Our first indication that Lillard’s confidence in the Blazers may have waned came earlier in June, when he entertained several trade storylines on Showtime’s The Last Stand podcast. Asked about hypothetical deals for four supposed destinations – the Boston Celtics, Brooklyn Nets, Miami Heat and New York Knicks – Lillard openly preferred the Heat and Nets, given respective relationships with Bam Adebayo and Mikal Bridges and the construction of the list of the two teams. Still, Lillard expected to start the 2023-24 season in Portland.

With Simons, Sharpe, this year’s No. 3 pick and future draft assets, Portland could pursue star-level players and continue to restructure the roster around Lillard. The idea that the franchise and arguably its greatest talent both seem more comfortable moving on should make suitors think twice about paying Lillard $63.2 million at the age of 36. His championship window may be shorter than his current contract.

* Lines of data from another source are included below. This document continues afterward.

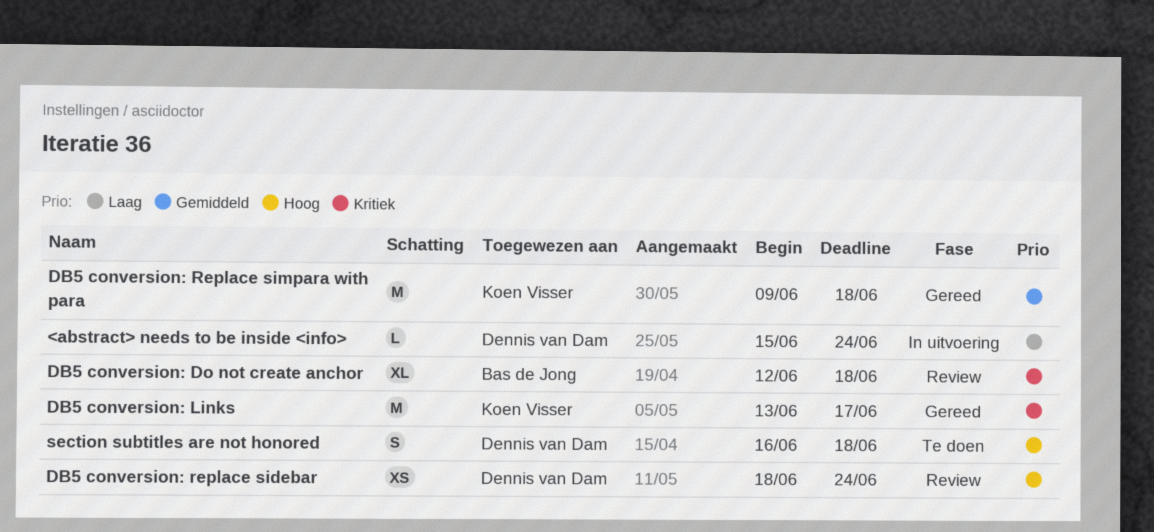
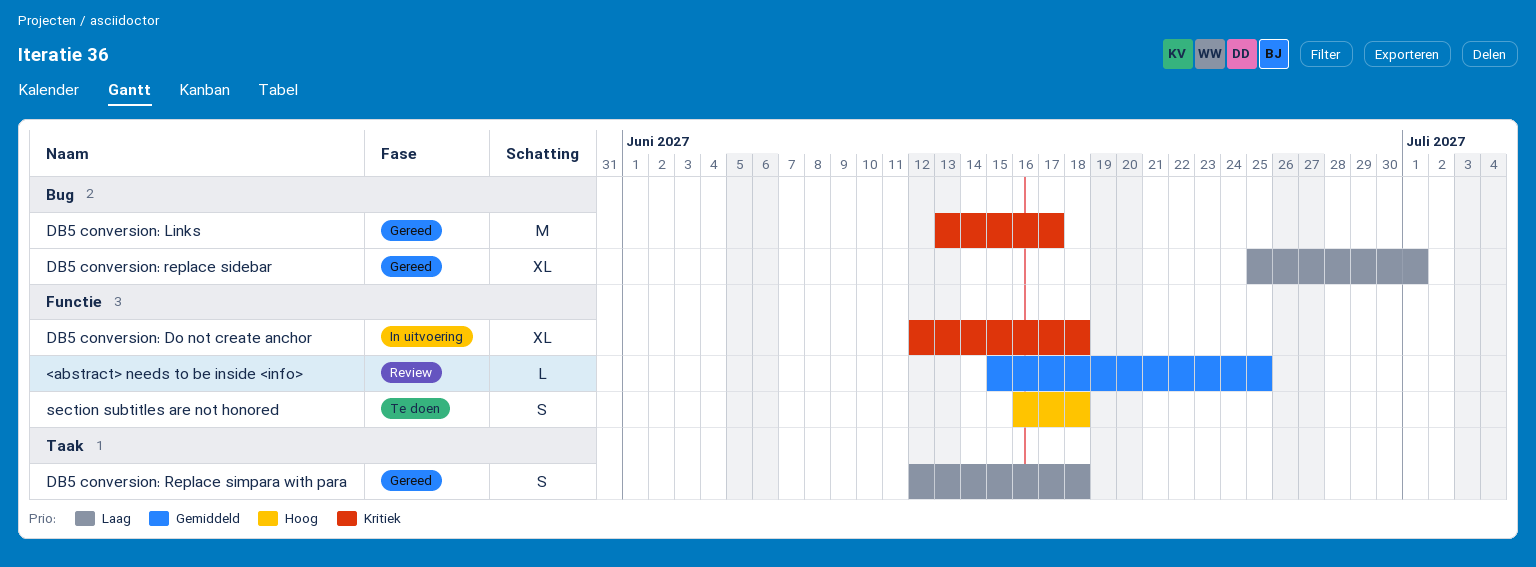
<abstract> needs to be inside <info>, status: In uitvoering -> Review
<abstract> needs to be inside <info>, priority: Laag -> Gemiddeld
<abstract> needs to be inside <info>, due: Jun 24 -> Jun 25
DB5 conversion: Do not create anchor, status: Review -> In uitvoering
DB5 conversion: replace sidebar, status: Review -> Gereed
DB5 conversion: replace sidebar, priority: Hoog -> Laag
DB5 conversion: replace sidebar, estimate: XS -> XL
DB5 conversion: replace sidebar, start: Jun 18 -> Jun 25
DB5 conversion: replace sidebar, due: Jun 24 -> Jul 1
DB5 conversion: Replace simpara with para, priority: Gemiddeld -> Laag
DB5 conversion: Replace simpara with para, estimate: M -> S
DB5 conversion: Replace simpara with para, start: Jun 9 -> Jun 12

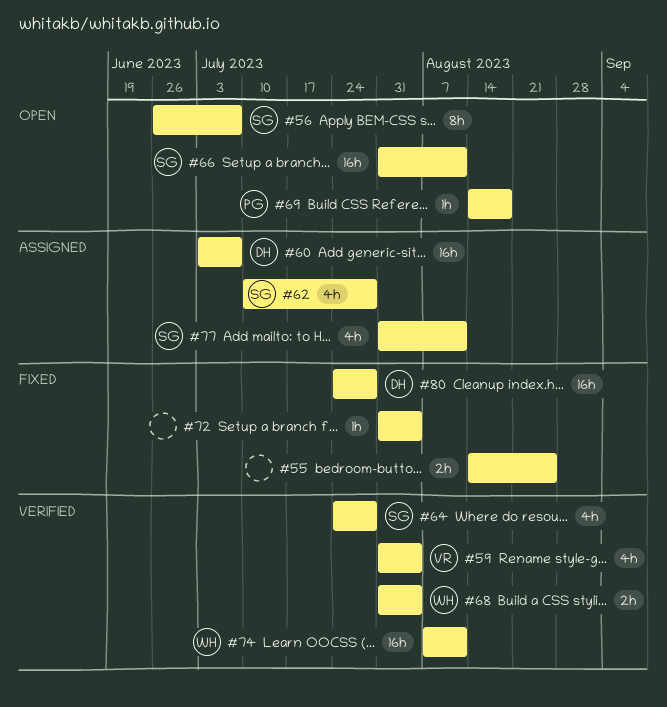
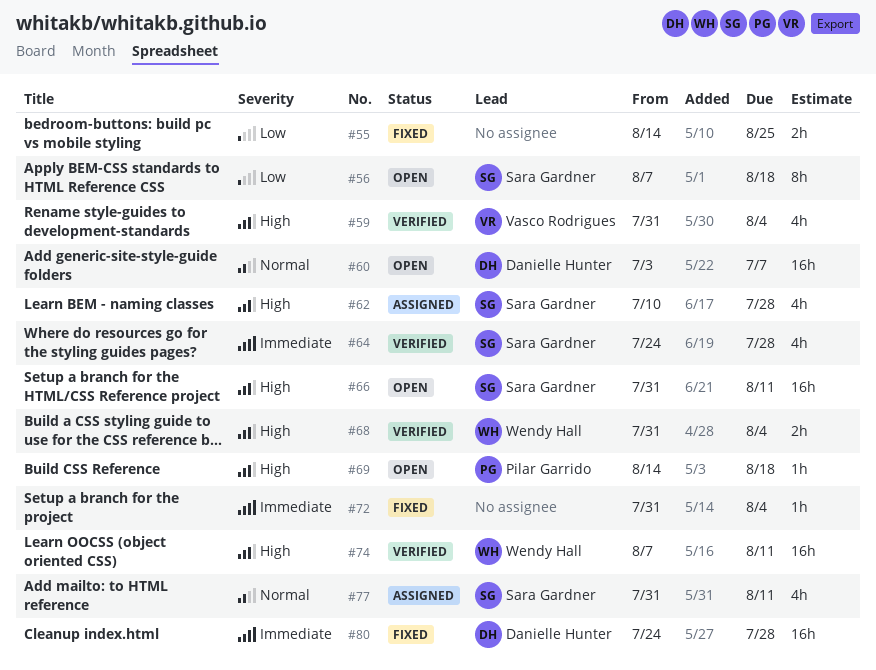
#56, start: Jun 26 -> Aug 7
#56, due: Jul 7 -> Aug 18
#60, status: Assigned -> Open

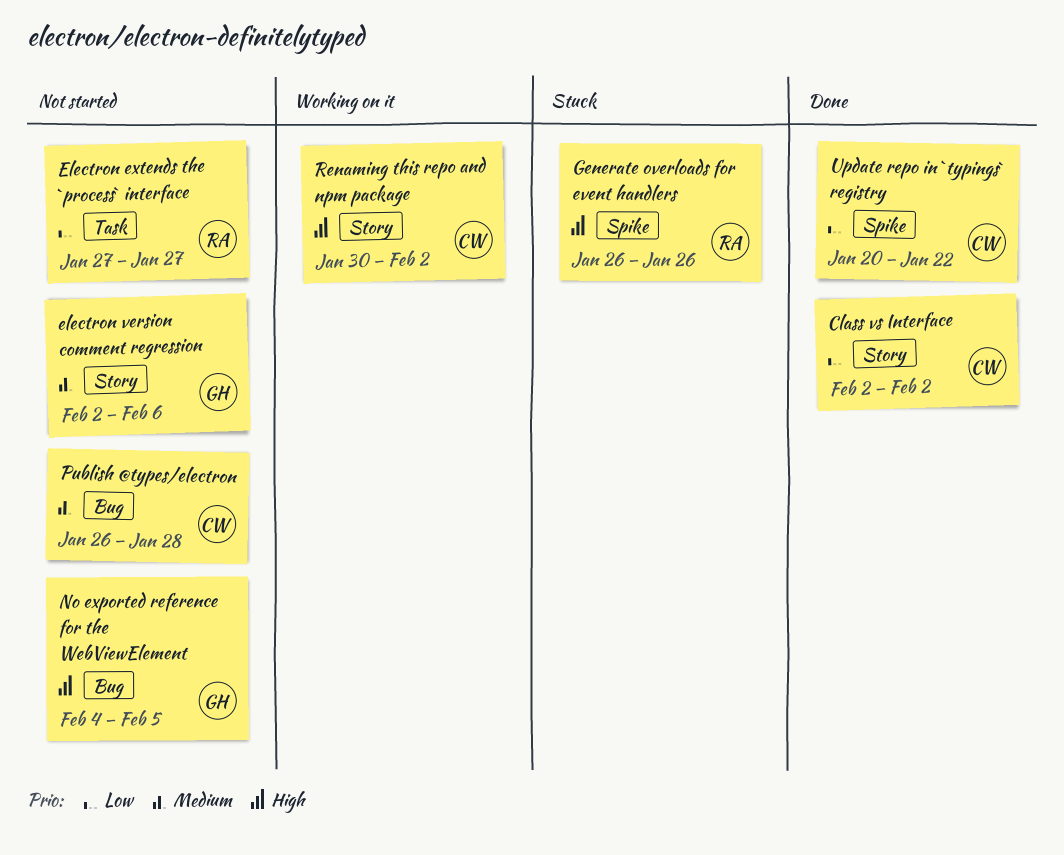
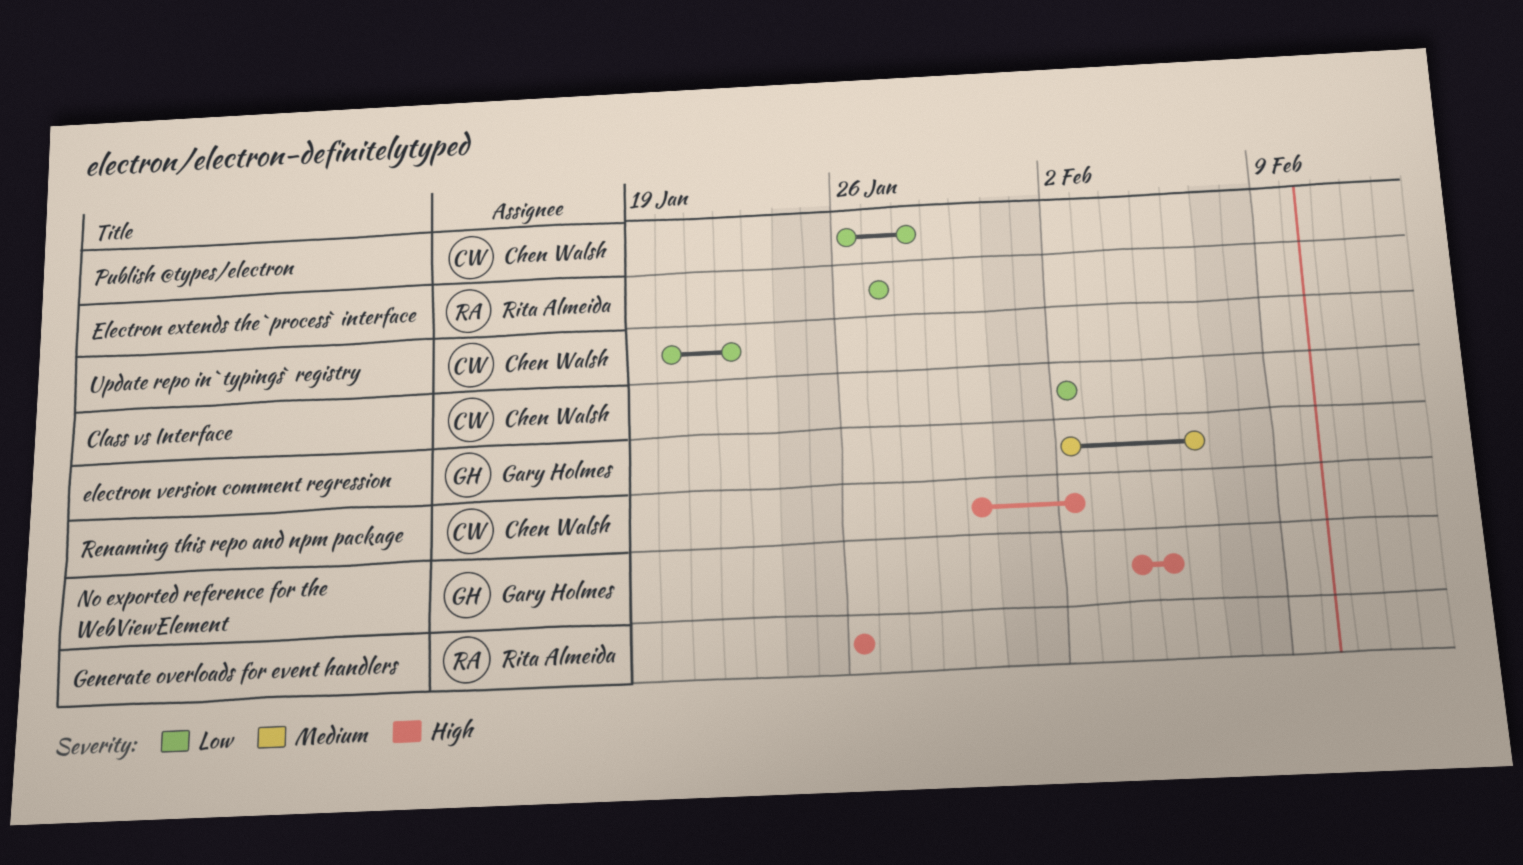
Publish @types/electron, priority: Medium -> Low

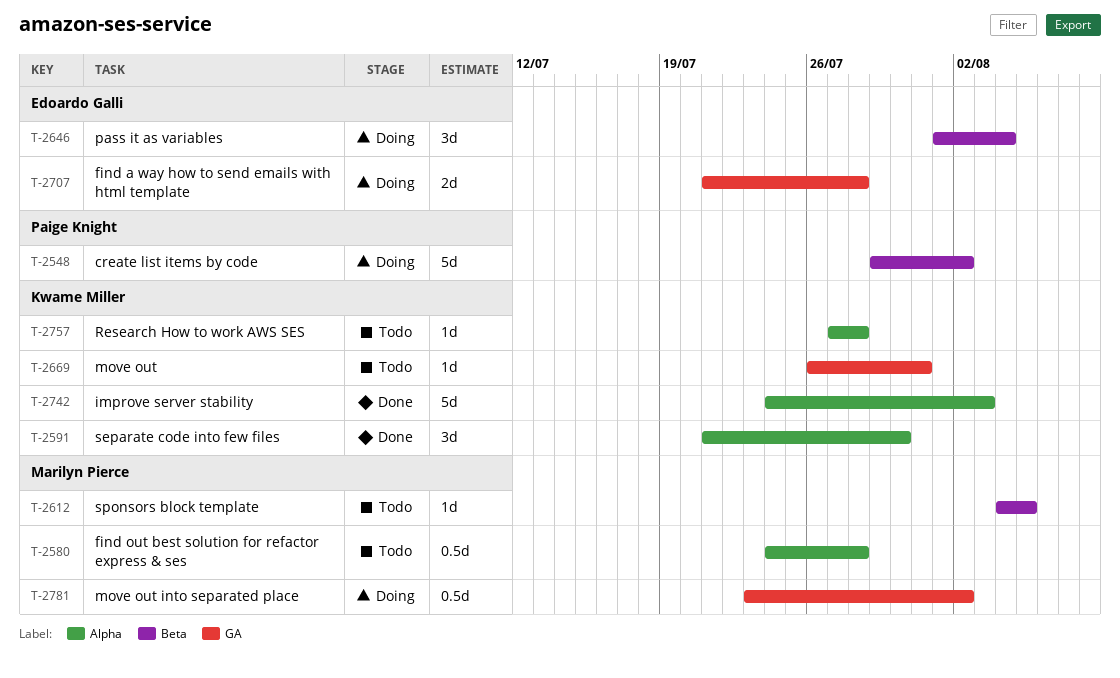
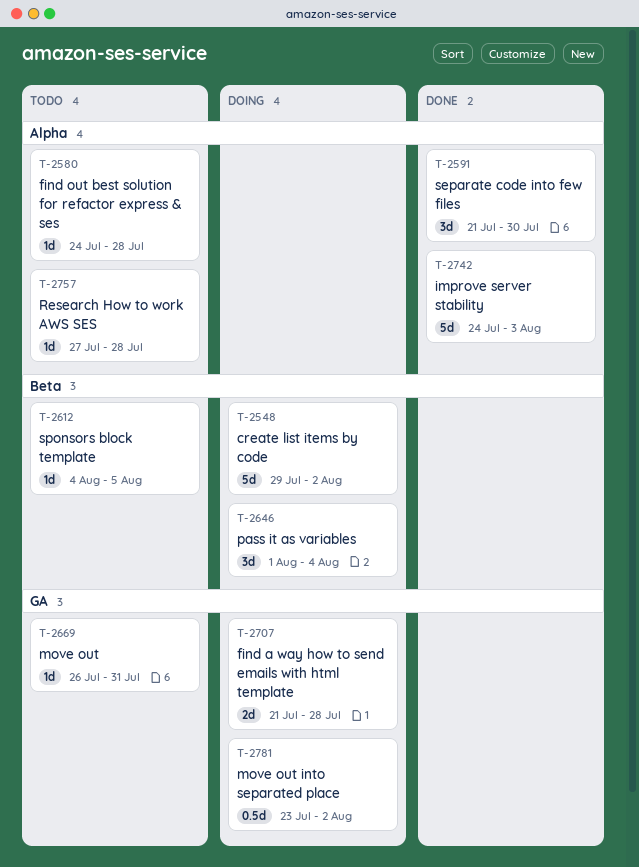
T-2580, estimate: 0.5d -> 1d

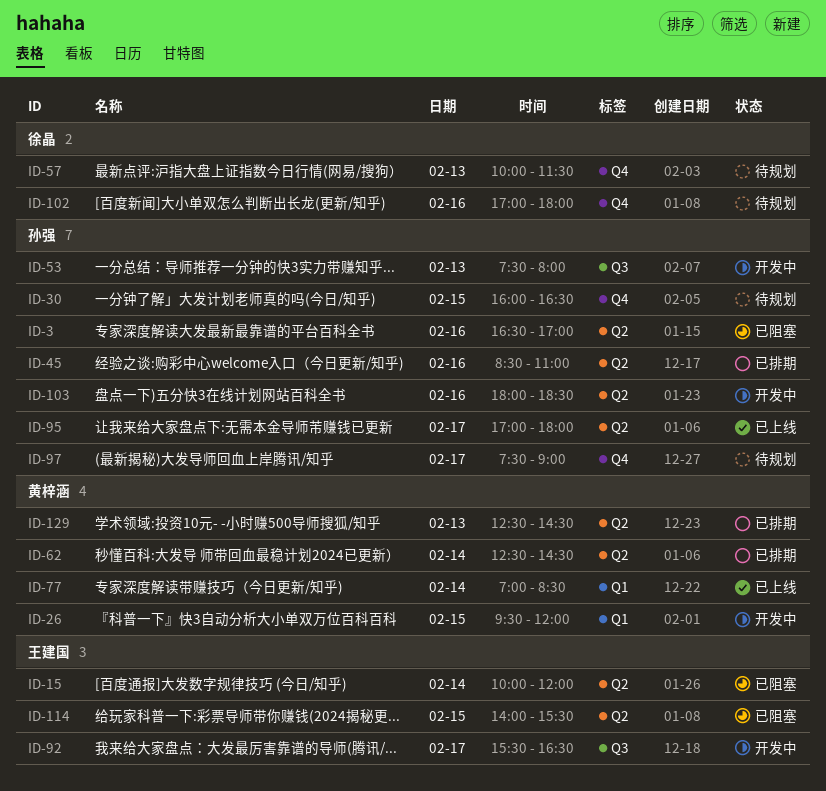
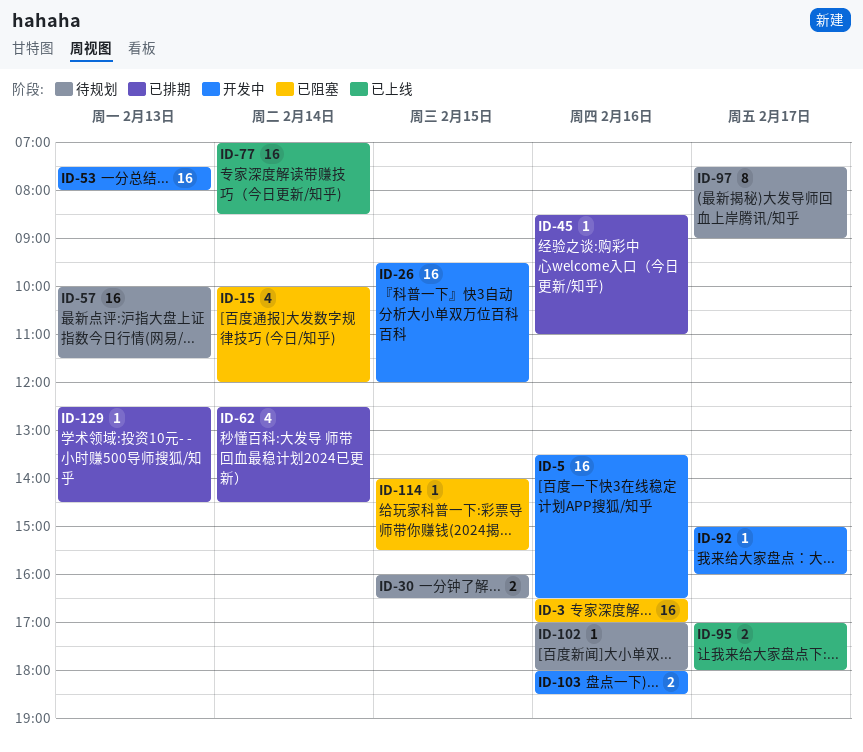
ID-5: none -> present
ID-92, begins: 15:30 -> 15:00
ID-92, ends: 16:30 -> 16:00

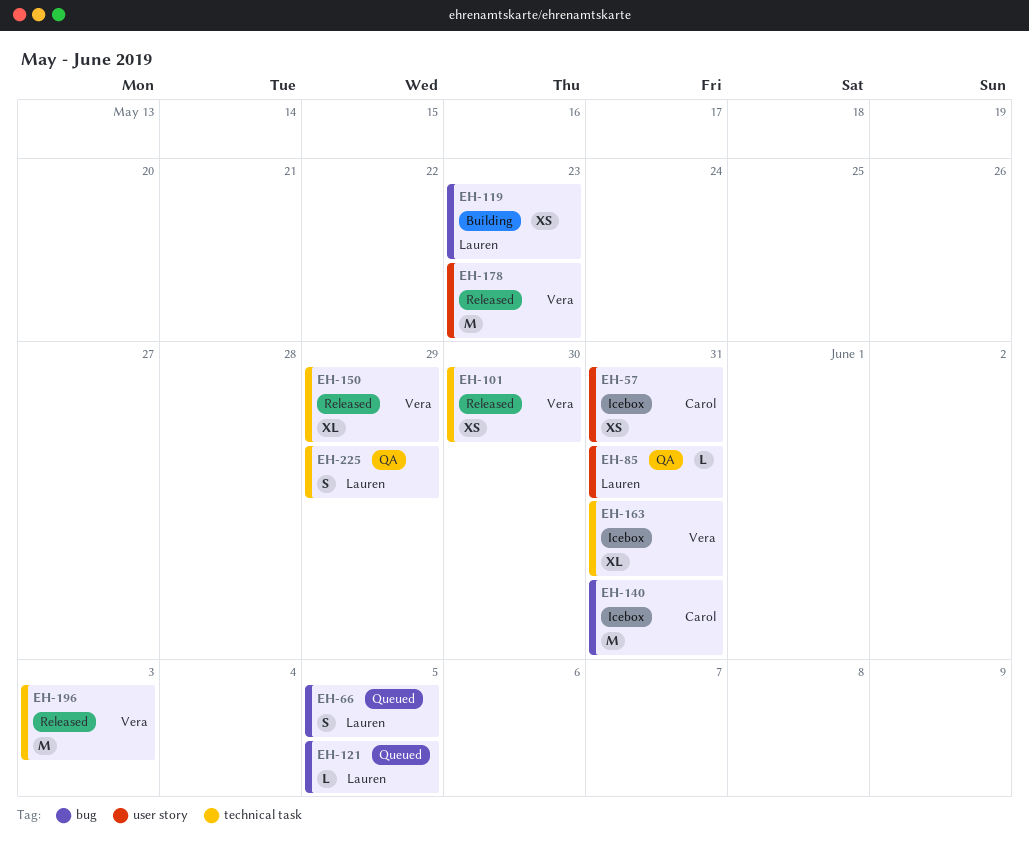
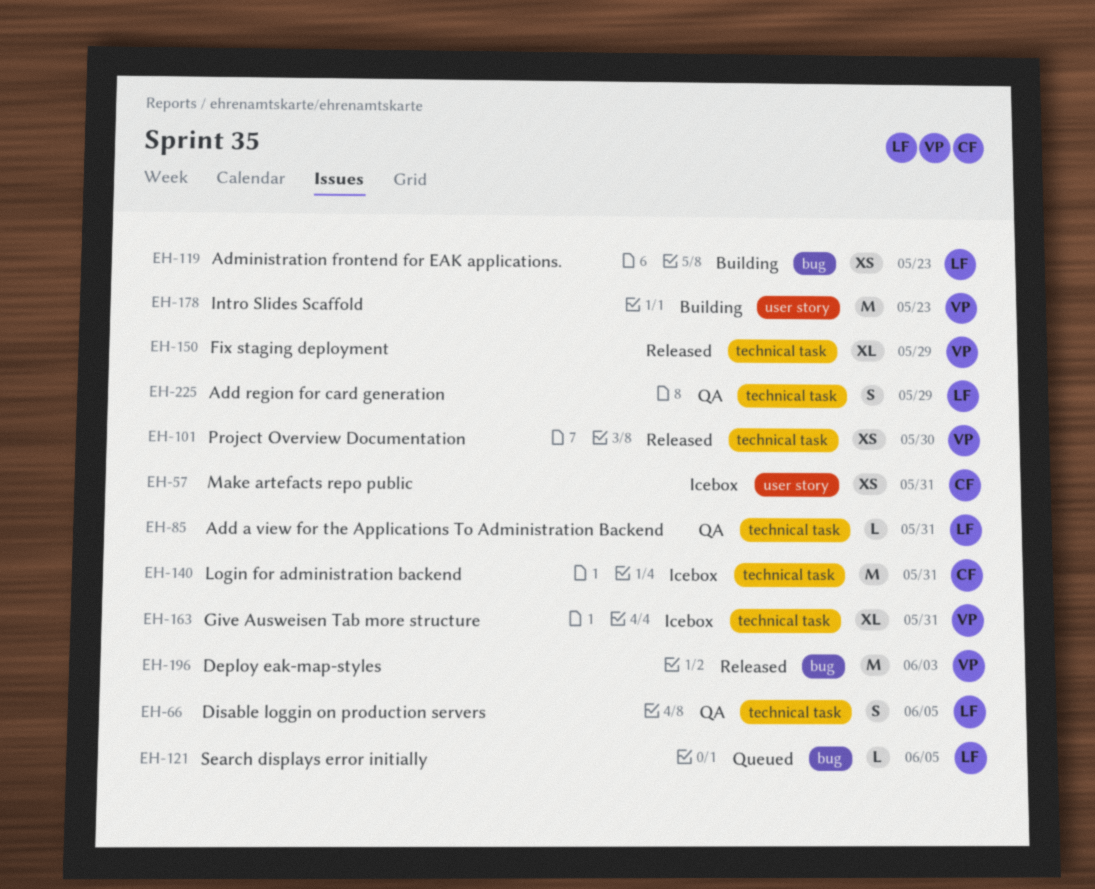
EH-66, status: Queued -> QA
EH-66, label: bug -> technical task
EH-85, label: user story -> technical task
EH-140, label: bug -> technical task
EH-178, status: Released -> Building
EH-196, label: technical task -> bug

Still, Lillard’s ability is beyond appeal. He’s a proven playoff product, averaging 34.3 runs in his most recent streak and twice ending an opponent’s season on series-winning batsmen. He just didn’t have the horses to race. Lillard hasn’t played with an All-Star since LaMarcus Aldridge in 2015, when they won 51 games. McCollum was easily Lillard’s best team-mate over the next eight years, and they also won 50 games together – despite rotating on the wings and a series of injuries to center Jusuf Nurkić.

Nurkić owes $54.4 million over the next three seasons, a contract that ranks among the most restrictive in the league. So this summer was to be one of the big changes in Portland. The Blazers had the choice to reload or rebuild, and their decision made Lillard much easier.